[Set exercise A]: Copy the passage on C S Lakshmi word for word, starting at "Tamil: C S Lakshmi" and ending at "eriyin meengal (2007).".

[Article]:

==========

Tamil: C S Lakshmi is a Tamil feminist writer and independent researcher in women’s studies. She writes under the pseudonym Ambai. In the 1990s, she worked on two research projects, Illustrated Social History of Women in Tamil Nadu funded by the Ford Foundation and An Idiom of Silence: An Oral History and Pictorial Study sponsored by the Homi J Bhabha Foundation. She is the founding Director of SPARROW (Sound and Picture Archives for Research on Women) and a member of the University of Michigan’s Global Feminisms Project. Her Tamil books include Nandimalai Charalilae (1962), Andhi Malai (1967), Sirakal muriyum (1976), Veetin mulaiyil oru camiyalarai (1988), Kaatil Oru Maan (2000) and Varrum eriyin meengal (2007).

==========

[Material supplied]:

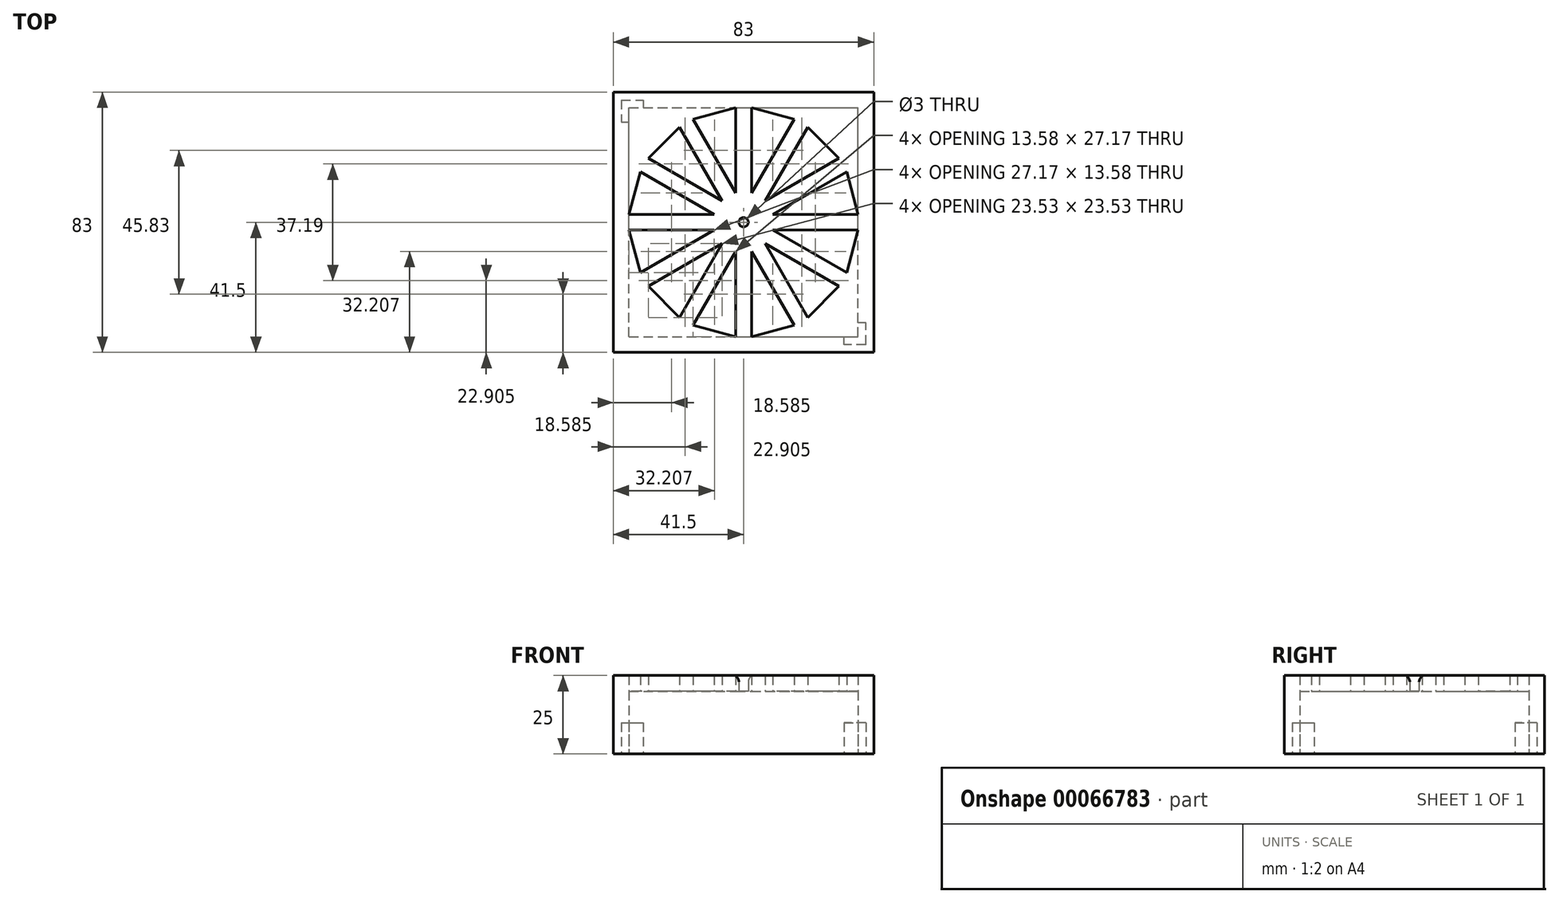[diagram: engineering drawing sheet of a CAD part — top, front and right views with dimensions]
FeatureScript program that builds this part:
annotation { "Feature Type Name" : "Feature", "Feature Type Description" : "" }
export const myFeature = defineFeature(function(context is Context, id is Id, definition is map)
    precondition{}
    {
        {
            var Q0;
            Q0=qCreatedBy(makeId("Top.planeOp"),FACE);
            var sketch = newSketch(context, id + "F0", { "sketchPlane" : qUnion([Q0])});
            skLineSegment(sketch, "E0.rect.bottom", {"start": v(-36.5, -36.5) * mm, "end": v(36.5, -36.5) * mm});
            skLineSegment(sketch, "E0.rect.top", {"start": v(-36.5, 36.5) * mm, "end": v(36.5, 36.5) * mm});
            skLineSegment(sketch, "E0.rect.left", {"start": v(-36.5, -36.5) * mm, "end": v(-36.5, 36.5) * mm});
            skLineSegment(sketch, "E0.rect.right", {"start": v(36.5, -36.5) * mm, "end": v(36.5, 36.5) * mm});
            skPoint(sketch, "E0.rect.middle", {"position": v(0, 0) * mm});
            skLineSegment(sketch, "E1.rect.bottom", {"start": v(-41.5, -41.5) * mm, "end": v(41.5, -41.5) * mm});
            skLineSegment(sketch, "E1.rect.top", {"start": v(-41.5, 41.5) * mm, "end": v(41.5, 41.5) * mm});
            skLineSegment(sketch, "E1.rect.left", {"start": v(-41.5, -41.5) * mm, "end": v(-41.5, 41.5) * mm});
            skLineSegment(sketch, "E1.rect.right", {"start": v(41.5, -41.5) * mm, "end": v(41.5, 41.5) * mm});
            skSolve(sketch);
        }
        {
            var Q0;
            Q0=makeQuery(id+"F0.imprint","IMPRINT",FACE,{"disambiguationData":[TD([[makeQuery(id+"F0.imprint","IMPRINT",EDGE,{"derivedFrom":sQuery(id+"F0.wireOp",EDGE,"E0.rect.bottom")}),-1.0]])]});
            extrude(context, id + "F1", {"entities" : qUnion([Q0]), "depth" : 20 * mm});
        }
        {
            var Q0;
            Q0=makeQuery(id+"F1.opExtrude","SWEPT_BODY",BODY,{"disambiguationData":[OSD([sQuery(id+"F0.wireOp",EDGE,"E0.rect.bottom"),sQuery(id+"F0.wireOp",EDGE,"E0.rect.top"),sQuery(id+"F0.wireOp",EDGE,"E0.rect.left"),sQuery(id+"F0.wireOp",EDGE,"E0.rect.right"),sQuery(id+"F0.wireOp",EDGE,"E1.rect.bottom"),sQuery(id+"F0.wireOp",EDGE,"E1.rect.top"),sQuery(id+"F0.wireOp",EDGE,"E1.rect.left"),sQuery(id+"F0.wireOp",EDGE,"E1.rect.right")])]});
            var Q1;
            Q1=qCreatedBy(makeId("Right.planeOp"),FACE);
            mirror(context, id + "F2", {"operationType" : NewBodyOperationType.ADD, "entities" : qUnion([Q0]), "mirrorPlane" : qUnion([Q1])});
        }
        {
            var Q0;
            Q0=makeQuery(id+"F1.opExtrude","CAP_FACE",FACE,{"disambiguationData":[OSD([sQuery(id+"F0.wireOp",EDGE,"E0.rect.bottom"),sQuery(id+"F0.wireOp",EDGE,"E0.rect.top"),sQuery(id+"F0.wireOp",EDGE,"E0.rect.left"),sQuery(id+"F0.wireOp",EDGE,"E0.rect.right"),sQuery(id+"F0.wireOp",EDGE,"E1.rect.bottom"),sQuery(id+"F0.wireOp",EDGE,"E1.rect.top"),sQuery(id+"F0.wireOp",EDGE,"E1.rect.left"),sQuery(id+"F0.wireOp",EDGE,"E1.rect.right")])],"isStart":true});
            var sketch = newSketch(context, id + "F3", { "sketchPlane" : qUnion([Q0])});
            skLineSegment(sketch, "E2.bottom", {"start": v(-41.5, -41.5) * mm, "end": v(-30, -41.5) * mm});
            skLineSegment(sketch, "E2.top", {"start": v(-41.5, -39) * mm, "end": v(-30, -39) * mm});
            skLineSegment(sketch, "E2.left", {"start": v(-41.5, -41.5) * mm, "end": v(-41.5, -39) * mm});
            skLineSegment(sketch, "E2.right", {"start": v(-30, -41.5) * mm, "end": v(-30, -39) * mm});
            skLineSegment(sketch, "E3.bottom", {"start": v(-41.5, -41.5) * mm, "end": v(-39, -41.5) * mm});
            skLineSegment(sketch, "E3.top", {"start": v(-41.5, -30) * mm, "end": v(-39, -30) * mm});
            skLineSegment(sketch, "E3.left", {"start": v(-41.5, -41.5) * mm, "end": v(-41.5, -30) * mm});
            skLineSegment(sketch, "E3.right", {"start": v(-39, -41.5) * mm, "end": v(-39, -30) * mm});
            skLineSegment(sketch, "E4.bottom", {"start": v(-30, -39) * mm, "end": v(-32, -39) * mm});
            skLineSegment(sketch, "E4.top", {"start": v(-30, -36.5) * mm, "end": v(-32, -36.5) * mm});
            skLineSegment(sketch, "E4.left", {"start": v(-30, -39) * mm, "end": v(-30, -36.5) * mm});
            skLineSegment(sketch, "E4.right", {"start": v(-32, -39) * mm, "end": v(-32, -36.5) * mm});
            skLineSegment(sketch, "E5.bottom", {"start": v(-39, -30) * mm, "end": v(-36.5, -30) * mm});
            skLineSegment(sketch, "E5.top", {"start": v(-39, -32) * mm, "end": v(-36.5, -32) * mm});
            skLineSegment(sketch, "E5.left", {"start": v(-39, -30) * mm, "end": v(-39, -32) * mm});
            skLineSegment(sketch, "E5.right", {"start": v(-36.5, -30) * mm, "end": v(-36.5, -32) * mm});
            skLineSegment(sketch, "E6.bottom", {"start": v(41.5, 41.5) * mm, "end": v(30, 41.5) * mm});
            skLineSegment(sketch, "E6.top", {"start": v(41.5, 39) * mm, "end": v(30, 39) * mm});
            skLineSegment(sketch, "E6.left", {"start": v(41.5, 41.5) * mm, "end": v(41.5, 39) * mm});
            skLineSegment(sketch, "E6.right", {"start": v(30, 41.5) * mm, "end": v(30, 39) * mm});
            skLineSegment(sketch, "E7.bottom", {"start": v(41.5, 41.5) * mm, "end": v(39, 41.5) * mm});
            skLineSegment(sketch, "E7.top", {"start": v(41.5, 30) * mm, "end": v(39, 30) * mm});
            skLineSegment(sketch, "E7.left", {"start": v(41.5, 41.5) * mm, "end": v(41.5, 30) * mm});
            skLineSegment(sketch, "E7.right", {"start": v(39, 41.5) * mm, "end": v(39, 30) * mm});
            skLineSegment(sketch, "E8.bottom", {"start": v(30, 39) * mm, "end": v(32, 39) * mm});
            skLineSegment(sketch, "E8.top", {"start": v(30, 36.5) * mm, "end": v(32, 36.5) * mm});
            skLineSegment(sketch, "E8.left", {"start": v(30, 39) * mm, "end": v(30, 36.5) * mm});
            skLineSegment(sketch, "E8.right", {"start": v(32, 39) * mm, "end": v(32, 36.5) * mm});
            skLineSegment(sketch, "E9.bottom", {"start": v(39, 30) * mm, "end": v(36.5, 30) * mm});
            skLineSegment(sketch, "E9.top", {"start": v(39, 32) * mm, "end": v(36.5, 32) * mm});
            skLineSegment(sketch, "E9.left", {"start": v(39, 30) * mm, "end": v(39, 32) * mm});
            skLineSegment(sketch, "E9.right", {"start": v(36.5, 30) * mm, "end": v(36.5, 32) * mm});
            skSolve(sketch);
        }
        {
            var Q0;
            {var subQ1=sQuery(id+"F3.wireOp",EDGE,"E8.right");Q0=makeQuery(id+"F3.imprint","IMPRINT",FACE,{"disambiguationData":[TD([[makeQuery(id+"F3.imprint","IMPRINT",EDGE,{"derivedFrom":subQ1}),1.0]])]});}
            var Q1;
            {var subQ1=sQuery(id+"F3.wireOp",EDGE,"E4.right");Q1=makeQuery(id+"F3.imprint","IMPRINT",FACE,{"disambiguationData":[TD([[makeQuery(id+"F3.imprint","IMPRINT",EDGE,{"derivedFrom":subQ1}),1.0]])]});}
            extrude(context, id + "F4", {"entities" : qUnion([Q0, Q1]), "operationType" : NewBodyOperationType.REMOVE, "oppositeDirection" : true, "depth" : 10 * mm});
        }
        {
            var Q0;
            Q0=makeQuery(id+"F1.opExtrude","CAP_FACE",FACE,{"disambiguationData":[OSD([sQuery(id+"F0.wireOp",EDGE,"E0.rect.bottom"),sQuery(id+"F0.wireOp",EDGE,"E0.rect.top"),sQuery(id+"F0.wireOp",EDGE,"E0.rect.left"),sQuery(id+"F0.wireOp",EDGE,"E0.rect.right"),sQuery(id+"F0.wireOp",EDGE,"E1.rect.bottom"),sQuery(id+"F0.wireOp",EDGE,"E1.rect.top"),sQuery(id+"F0.wireOp",EDGE,"E1.rect.left"),sQuery(id+"F0.wireOp",EDGE,"E1.rect.right")])],"isStart":false});
            var sketch = newSketch(context, id + "F5", { "sketchPlane" : qUnion([Q0])});
            skCircle(sketch, "E10", {"center": v(0, 0) * mm, "radius": 1.5 * mm});
            skLineSegment(sketch, "E11.bottom", {"start": v(36.5, -2.5) * mm, "end": v(9.33, -2.5) * mm});
            skLineSegment(sketch, "E11.top", {"start": v(36.5, 2.5) * mm, "end": v(9.33, 2.5) * mm});
            skLineSegment(sketch, "E12.left", {"start": v(2.5, -36.5) * mm, "end": v(2.5, -9.33) * mm});
            skLineSegment(sketch, "E12.right", {"start": v(-2.5, -36.5) * mm, "end": v(-2.5, -9.33) * mm});
            skLineSegment(sketch, "E13.1.0", {"start": v(-16.08, -32.86) * mm, "end": v(-2.5, -9.33) * mm});
            skLineSegment(sketch, "E13.1.1", {"start": v(-20.42, -30.36) * mm, "end": v(-6.83, -6.83) * mm});
            skLineSegment(sketch, "E13.1.2", {"start": v(32.86, -16.08) * mm, "end": v(9.33, -2.5) * mm});
            skLineSegment(sketch, "E13.1.3", {"start": v(30.36, -20.42) * mm, "end": v(6.83, -6.83) * mm});
            skLineSegment(sketch, "E13.2.0", {"start": v(-30.36, -20.42) * mm, "end": v(-6.83, -6.83) * mm});
            skLineSegment(sketch, "E13.2.1", {"start": v(-32.86, -16.08) * mm, "end": v(-9.33, -2.5) * mm});
            skLineSegment(sketch, "E13.2.2", {"start": v(20.42, -30.36) * mm, "end": v(6.83, -6.83) * mm});
            skLineSegment(sketch, "E13.2.3", {"start": v(16.08, -32.86) * mm, "end": v(2.5, -9.33) * mm});
            skLineSegment(sketch, "E14", {"start": v(-36.5, -2.5) * mm, "end": v(-32.86, -16.08) * mm});
            skLineSegment(sketch, "E15", {"start": v(-30.36, -20.42) * mm, "end": v(-20.42, -30.36) * mm});
            skLineSegment(sketch, "E16", {"start": v(-16.08, -32.86) * mm, "end": v(-2.5, -36.5) * mm});
            skLineSegment(sketch, "E17", {"start": v(2.5, -36.5) * mm, "end": v(16.08, -32.86) * mm});
            skLineSegment(sketch, "E18", {"start": v(20.42, -30.36) * mm, "end": v(30.36, -20.42) * mm});
            skLineSegment(sketch, "E19", {"start": v(32.86, -16.08) * mm, "end": v(36.5, -2.5) * mm});
            skLineSegment(sketch, "E20", {"start": v(36.5, 2.5) * mm, "end": v(32.86, 16.08) * mm});
            skLineSegment(sketch, "E21", {"start": v(30.36, 20.42) * mm, "end": v(20.42, 30.36) * mm});
            skLineSegment(sketch, "E22", {"start": v(16.08, 32.86) * mm, "end": v(2.5, 36.5) * mm});
            skLineSegment(sketch, "E23", {"start": v(-2.5, 36.5) * mm, "end": v(-16.08, 32.86) * mm});
            skLineSegment(sketch, "E24", {"start": v(-20.42, 30.36) * mm, "end": v(-30.36, 20.42) * mm});
            skLineSegment(sketch, "E25", {"start": v(-32.86, 16.08) * mm, "end": v(-36.5, 2.5) * mm});
            skLineSegment(sketch, "E26.trimOffspring", {"start": v(6.83, 6.83) * mm, "end": v(30.36, 20.42) * mm});
            skLineSegment(sketch, "E27.trimOffspring", {"start": v(6.83, 6.83) * mm, "end": v(20.42, 30.36) * mm});
            skLineSegment(sketch, "E28.trimOffspring", {"start": v(9.33, 2.5) * mm, "end": v(32.86, 16.08) * mm});
            skLineSegment(sketch, "E29.trimOffspring", {"start": v(-6.83, 6.83) * mm, "end": v(-20.42, 30.36) * mm});
            skLineSegment(sketch, "E30.trimOffspring", {"start": v(-6.83, 6.83) * mm, "end": v(-30.36, 20.42) * mm});
            skLineSegment(sketch, "E31.trimOffspring", {"start": v(-2.5, 9.33) * mm, "end": v(-16.08, 32.86) * mm});
            skLineSegment(sketch, "E32.trimOffspring", {"start": v(2.5, 9.33) * mm, "end": v(16.08, 32.86) * mm});
            skLineSegment(sketch, "E33.trimOffspring", {"start": v(2.5, 9.33) * mm, "end": v(2.5, 36.5) * mm});
            skLineSegment(sketch, "E34.trimOffspring", {"start": v(-9.33, 2.5) * mm, "end": v(-36.5, 2.5) * mm});
            skLineSegment(sketch, "E35.trimOffspring", {"start": v(-2.5, 9.33) * mm, "end": v(-2.5, 36.5) * mm});
            skLineSegment(sketch, "E36.trimOffspring", {"start": v(-9.33, 2.5) * mm, "end": v(-32.86, 16.08) * mm});
            skLineSegment(sketch, "E37.trimOffspring", {"start": v(-9.33, -2.5) * mm, "end": v(-36.5, -2.5) * mm});
            skLineSegment(sketch, "E38.bottom", {"start": v(-41.5, 41.5) * mm, "end": v(41.5, 41.5) * mm});
            skLineSegment(sketch, "E38.top", {"start": v(-41.5, -41.5) * mm, "end": v(41.5, -41.5) * mm});
            skLineSegment(sketch, "E38.left", {"start": v(-41.5, 41.5) * mm, "end": v(-41.5, -41.5) * mm});
            skLineSegment(sketch, "E38.right", {"start": v(41.5, 41.5) * mm, "end": v(41.5, -41.5) * mm});
            skSolve(sketch);
        }
        {
            var Q0;
            Q0=makeQuery(id+"F5.imprint","IMPRINT",FACE,{"disambiguationData":[TD([[makeQuery(id+"F5.imprint","IMPRINT",EDGE,{"derivedFrom":sQuery(id+"F5.wireOp",EDGE,"E38.bottom")}),-1.0]])]});
            var Q1;
            Q1=makeQuery(id+"F5.imprint","IMPRINT",FACE,{"disambiguationData":[TD([[makeQuery(id+"F5.imprint","IMPRINT",EDGE,{"derivedFrom":sQuery(id+"F5.wireOp",EDGE,"E10")}),-1.0]])]});
            extrude(context, id + "F6", {"entities" : qUnion([Q0, Q1]), "operationType" : NewBodyOperationType.ADD, "depth" : 5 * mm});
        }
        {
            var Q0;
            Q0=makeQuery(id+"F6.opExtrude","CAP_EDGE",EDGE,{"disambiguationData":[OSD([sQuery(id+"F5.wireOp",EDGE,"E10")])],"isStart":false});
            fillet(context, id + "F7", {"entities" : qUnion([Q0]), "radius" : 2 * mm, "tangentPropagation" : true, "allowEdgeOverflow" : false});
        }
    });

==========

[Set exercise B]: Return every line of the entries that contains the string "depth".

[Exercise output A]:
Tamil: C S Lakshmi is a Tamil feminist writer and independent researcher in women’s studies. She writes under the pseudonym Ambai. In the 1990s, she worked on two research projects, Illustrated Social History of Women in Tamil Nadu funded by the Ford Foundation and An Idiom of Silence: An Oral History and Pictorial Study sponsored by the Homi J Bhabha Foundation. She is the founding Director of SPARROW (Sound and Picture Archives for Research on Women) and a member of the University of Michigan’s Global Feminisms Project. Her Tamil books include Nandimalai Charalilae (1962), Andhi Malai (1967), Sirakal muriyum (1976), Veetin mulaiyil oru camiyalarai (1988), Kaatil Oru Maan (2000) and Varrum eriyin meengal (2007).

[Exercise output B]:
            extrude(context, id + "F1", {"entities" : qUnion([Q0]), "depth" : 20 * mm});
            extrude(context, id + "F4", {"entities" : qUnion([Q0, Q1]), "operationType" : NewBodyOperationType.REMOVE, "oppositeDirection" : true, "depth" : 10 * mm});
            extrude(context, id + "F6", {"entities" : qUnion([Q0, Q1]), "operationType" : NewBodyOperationType.ADD, "depth" : 5 * mm});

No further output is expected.